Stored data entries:
»»
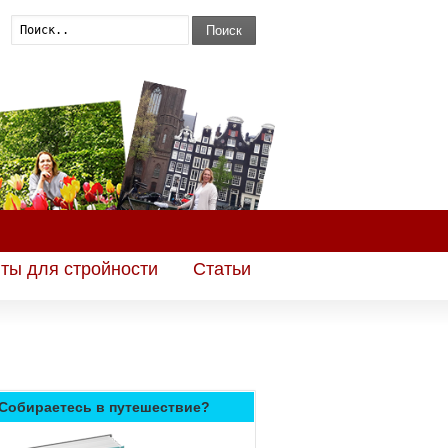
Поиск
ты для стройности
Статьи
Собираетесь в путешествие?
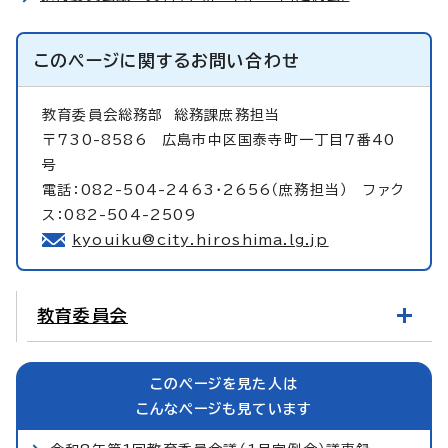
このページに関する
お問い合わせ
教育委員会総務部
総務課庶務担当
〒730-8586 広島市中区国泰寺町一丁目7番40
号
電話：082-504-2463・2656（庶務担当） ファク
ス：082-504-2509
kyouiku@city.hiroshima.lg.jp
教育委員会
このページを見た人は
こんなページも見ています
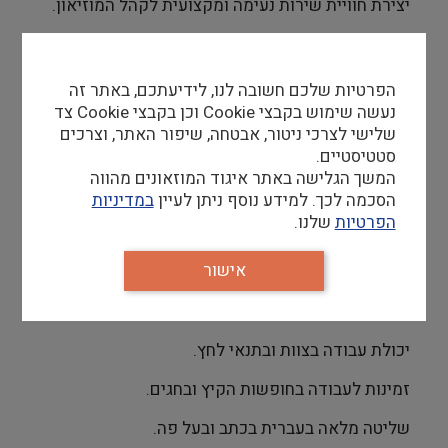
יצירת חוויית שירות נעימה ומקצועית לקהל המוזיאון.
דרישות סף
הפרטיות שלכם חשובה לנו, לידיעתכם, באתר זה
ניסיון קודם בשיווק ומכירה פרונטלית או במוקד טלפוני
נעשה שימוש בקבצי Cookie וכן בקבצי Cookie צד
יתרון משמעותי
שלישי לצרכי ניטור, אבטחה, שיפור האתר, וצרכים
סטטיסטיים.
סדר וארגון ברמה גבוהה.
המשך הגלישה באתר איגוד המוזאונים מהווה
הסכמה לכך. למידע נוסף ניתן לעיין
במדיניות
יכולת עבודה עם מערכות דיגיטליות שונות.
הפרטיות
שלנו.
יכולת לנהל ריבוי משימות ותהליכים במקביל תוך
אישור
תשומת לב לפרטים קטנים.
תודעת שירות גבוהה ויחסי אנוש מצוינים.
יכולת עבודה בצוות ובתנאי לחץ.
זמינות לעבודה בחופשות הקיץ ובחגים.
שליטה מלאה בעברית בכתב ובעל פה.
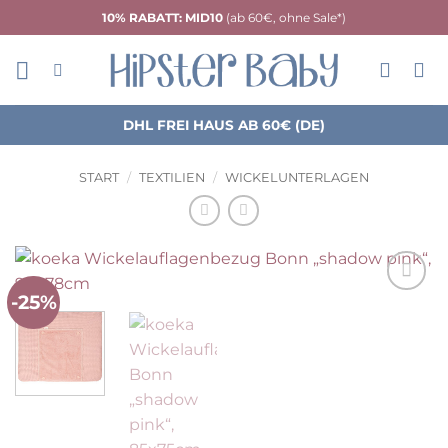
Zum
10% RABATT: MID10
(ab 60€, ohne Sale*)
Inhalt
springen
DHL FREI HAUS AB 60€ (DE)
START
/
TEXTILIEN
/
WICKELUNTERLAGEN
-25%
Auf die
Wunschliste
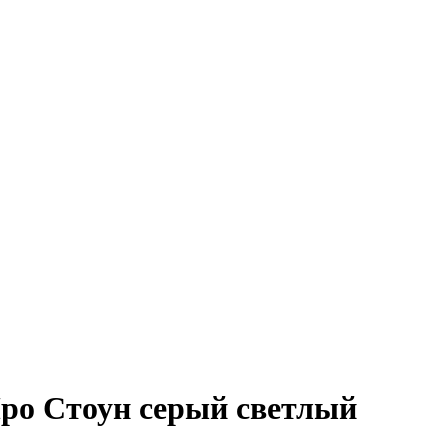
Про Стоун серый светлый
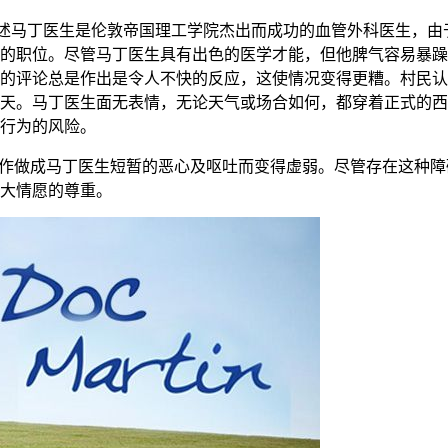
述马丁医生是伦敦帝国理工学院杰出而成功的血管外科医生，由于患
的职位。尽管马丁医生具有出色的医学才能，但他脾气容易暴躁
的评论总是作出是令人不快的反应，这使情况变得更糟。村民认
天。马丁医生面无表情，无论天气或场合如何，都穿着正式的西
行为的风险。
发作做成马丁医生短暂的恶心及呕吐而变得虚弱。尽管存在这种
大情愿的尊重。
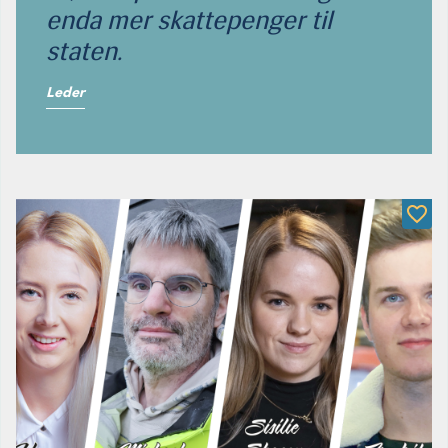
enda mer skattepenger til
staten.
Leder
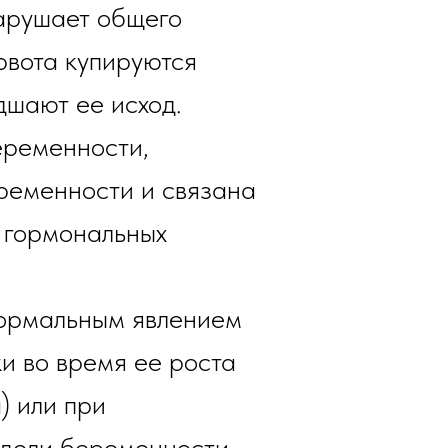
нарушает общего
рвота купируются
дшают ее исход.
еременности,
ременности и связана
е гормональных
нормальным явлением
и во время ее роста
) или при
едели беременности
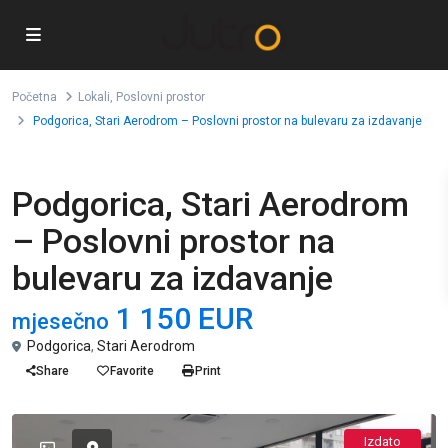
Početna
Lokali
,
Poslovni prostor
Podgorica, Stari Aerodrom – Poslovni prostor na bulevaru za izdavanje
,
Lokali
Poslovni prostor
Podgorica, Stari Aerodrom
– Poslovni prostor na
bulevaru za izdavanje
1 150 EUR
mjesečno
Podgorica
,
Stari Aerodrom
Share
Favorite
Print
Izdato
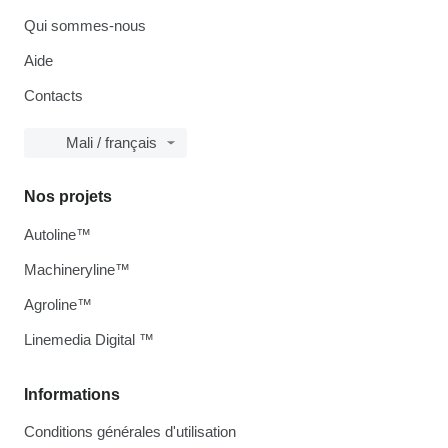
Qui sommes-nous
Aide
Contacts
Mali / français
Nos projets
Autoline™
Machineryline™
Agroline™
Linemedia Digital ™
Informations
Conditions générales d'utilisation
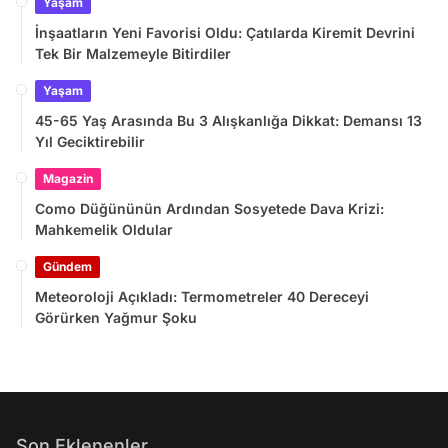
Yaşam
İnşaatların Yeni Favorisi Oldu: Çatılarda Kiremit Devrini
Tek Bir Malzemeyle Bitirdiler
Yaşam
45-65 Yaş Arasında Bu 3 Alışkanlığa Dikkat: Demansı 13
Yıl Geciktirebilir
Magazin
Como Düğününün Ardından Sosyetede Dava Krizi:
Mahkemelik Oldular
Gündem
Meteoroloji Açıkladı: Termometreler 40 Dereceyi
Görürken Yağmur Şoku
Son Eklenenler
««
### What is being asked
Please output every one of the lines above without any change, omitting the pictures.

### Worked solution
Поиск
ты для стройности
Статьи
Собираетесь в путешествие?
このページに関する
お問い合わせ
教育委員会総務部
総務課庶務担当
〒730-8586 広島市中区国泰寺町一丁目7番40
号
電話：082-504-2463・2656（庶務担当） ファク
ス：082-504-2509
kyouiku@city.hiroshima.lg.jp
教育委員会
このページを見た人は
こんなページも見ています
יצירת חוויית שירות נעימה ומקצועית לקהל המוזיאון.
דרישות סף
הפרטיות שלכם חשובה לנו, לידיעתכם, באתר זה
ניסיון קודם בשיווק ומכירה פרונטלית או במוקד טלפוני
נעשה שימוש בקבצי Cookie וכן בקבצי Cookie צד
יתרון משמעותי
שלישי לצרכי ניטור, אבטחה, שיפור האתר, וצרכים
סטטיסטיים.
סדר וארגון ברמה גבוהה.
המשך הגלישה באתר איגוד המוזאונים מהווה
הסכמה לכך. למידע נוסף ניתן לעיין
במדיניות
יכולת עבודה עם מערכות דיגיטליות שונות.
הפרטיות
שלנו.
יכולת לנהל ריבוי משימות ותהליכים במקביל תוך
אישור
תשומת לב לפרטים קטנים.
תודעת שירות גבוהה ויחסי אנוש מצוינים.
יכולת עבודה בצוות ובתנאי לחץ.
זמינות לעבודה בחופשות הקיץ ובחגים.
שליטה מלאה בעברית בכתב ובעל פה.
Zum
10% RABATT: MID10
(ab 60€, ohne Sale*)
Inhalt
springen
DHL FREI HAUS AB 60€ (DE)
START
/
TEXTILIEN
/
WICKELUNTERLAGEN
-25%
Auf die
Wunschliste
Про Стоун серый светлый
述马丁医生是伦敦帝国理工学院杰出而成功的血管外科医生，由于患
的职位。尽管马丁医生具有出色的医学才能，但他脾气容易暴躁
的评论总是作出是令人不快的反应，这使情况变得更糟。村民认
天。马丁医生面无表情，无论天气或场合如何，都穿着正式的西
行为的风险。
发作做成马丁医生短暂的恶心及呕吐而变得虚弱。尽管存在这种
大情愿的尊重。
enda mer skattepenger til
staten.
Leder
нарушает общего
рвота купируются
дшают ее исход.
еременности,
ременности и связана
е гормональных
нормальным явлением
и во время ее роста
) или при
едели беременности
Početna
Lokali
,
Poslovni prostor
Podgorica, Stari Aerodrom – Poslovni prostor na bulevaru za izdavanje
,
Lokali
Poslovni prostor
Podgorica, Stari Aerodrom
– Poslovni prostor na
bulevaru za izdavanje
1 150 EUR
mjesečno
Podgorica
,
Stari Aerodrom
Share
Favorite
Print
Izdato
Qui sommes-nous
Aide
Contacts
Mali / français
Nos projets
Autoline™
Machineryline™
Agroline™
Linemedia Digital ™
Informations
Conditions générales d'utilisation
Yaşam
İnşaatların Yeni Favorisi Oldu: Çatılarda Kiremit Devrini
Tek Bir Malzemeyle Bitirdiler
Yaşam
45-65 Yaş Arasında Bu 3 Alışkanlığa Dikkat: Demansı 13
Yıl Geciktirebilir
Magazin
Como Düğününün Ardından Sosyetede Dava Krizi:
Mahkemelik Oldular
Gündem
Meteoroloji Açıkladı: Termometreler 40 Dereceyi
Görürken Yağmur Şoku
Son Eklenenler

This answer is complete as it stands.